해당 프로그램을 입력하고 난 후 터미널에서 다음 명령을 수행합니다.

D:\vector-search>python vector-search-app.py

그러면 다음과 같은 화면을 볼 수 있습니다.

[Alibaba-NLP/gte-multilingual-base] 모델을 로드합니다...
최초 실행 시 모델 다운로드로 인해 수 분이 소요될 수 있습니다.
Some weights of the model checkpoint at Alibaba-NLP/gte-multilingual-base were not used when initializing NewModel: ['classifier.bias', 'classifier.weight']
- This IS expected if you are initializing NewModel from the checkpoint of a model trained on another task or with another architecture (e.g. initializing a BertForSequenceClassification model from a BertForPreTraining model).
- This IS NOT expected if you are initializing NewModel from the checkpoint of a model that you expect to be exactly identical (initializing a BertForSequenceClassification model from a BertForSequenceClassification model).
모델 로드 완료!

E:\ai-test-project\vector-search\vector-search-app.py:278: UserWarning: The parameters have been moved from the Blocks constructor to the launch() method in Gradio 6.0: css. Please pass these parameters to launch() instead.
  with gr.Blocks(css=CSS, title="벡터 검색 실습") as demo:
* Running on local URL:  http://127.0.0.1:8000
* To create a public link, set `share=True` in `launch()`.

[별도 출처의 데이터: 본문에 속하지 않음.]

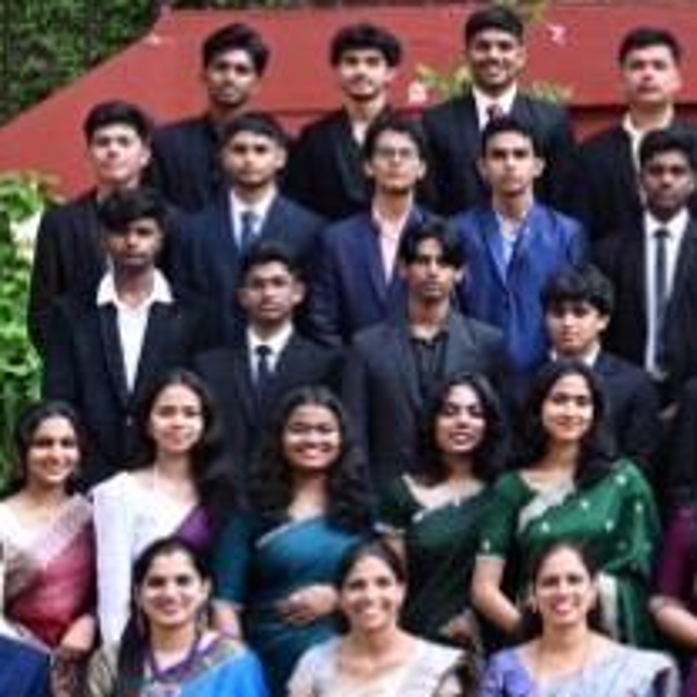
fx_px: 3191
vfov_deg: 12.4
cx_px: 1360
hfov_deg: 11.3
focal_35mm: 140
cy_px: 149
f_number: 9
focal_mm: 33.5
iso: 1000
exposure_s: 1/200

위 로그에 나오는 ” Running on local URL: http://127.0.0.1:8000” 에서 본인의 PC의 주소를 클릭해서 (Ctrl+click) 혹은 웹 브라우져를 띄운다음 해당 주소를 입력합니다.(예:http://127.0.0.1:8000 뒤에 : 다음에 나오는 포트번호는 각자 틀릴 수 있음. 터미널의 정보를 확인 한 후에 띄워주세요)

실행 화면

해당 브라우져로 실행을 하면 다음 화면을 확인할 수 있다. 697

2. 참고 - 그라디오(Gradio) 소개

그라디오(Gradio)란 무엇일까요?

그라디오는 파이썬(Python) 코드 단 몇 줄만으로, 내가 만든 AI 모델을 테스트할 수 있는 번듯한 ‘웹 페이지 화면’을 뚝딱 만들어주는 마법 같은 라이브러리입니다.

보통 웹 페이지를 만들려면 HTML, CSS, 자바스크립트 등 복잡한 프론트엔드 웹 기술을 따로 배워야 합니다. 하지만 그라디오를 사용하면 파이썬 코드만으로 입력창, 버튼, 결과 출력창이 있는 깔끔한 UI(사용자 인터페이스)를 만들 수 있습니다.

💡 비유하자면:

여러분이 방금 임베딩 모델이라는 아주 훌륭한 **‘주방장’**을 고용했다고 해보겠습니다. 주방장만 있으면 손님을 받을 수 없죠? 손님에게 주문을 받고 요리를 내어줄 **‘드라이브스루 주문 창구’**가 필요한데, 그라디오가 바로 그 창구를 단 10초 만에 지어주는 역할을 합니다.

그라디오(Gradio)는 누가 만들었을까요? (제작 배경)

출발과 인수 (Hugging Face의 핵심 도구): 그라디오는 원래 스탠포드 대학교 출신의 연구진들이 모여 만든 동명의 스타트업에서 처음 개발되었습니다. 이후 그 압도적인 편리함과 잠재력을 인정받아, 2021년 말에 전 세계 최대의 AI 오픈소스 플랫폼이자 커뮤니티인 **허깅페이스(Hugging Face)**에 공식적으로 인수되었습니다. 현재는 허깅페이스 생태계에서 모델을 시연할 때 사용하는 가장 표준적인 UI 도구로 자리 잡았습니다.
탄생 철학 (머신러닝의 민주화): 그라디오 제작진의 핵심 모토는 *“누구나 머신러닝 모델을 쉽게 테스트하고 공유할 수 있게 하자”*였습니다. 과거에는 데이터 과학자나 AI 연구원들이 기가 막힌 AI 모델을 만들어 놓고도, 프론트엔드(웹) 개발 지식이 없어서 사람들에게 보여주지 못하는 고충이 있었습니다. 그라디오는 바로 이 장벽을 허물고 **“파이썬 코드 몇 줄만으로 전 세계 누구에게나 내 AI를 자랑할 수 있게 하자”**는 목표로 탄생했습니다.
오픈소스의 힘: 완전한 무료 오픈소스 라이브러리입니다. 최신 AI 논문이 발표되거나 새로운 오픈소스 LLM이 공개될 때, 사람들이 해당 모델을 직접 써볼 수 있도록 제공되는 웹 데모 화면의 90% 이상이 바로 이 그라디오로 만들어져 있습니다.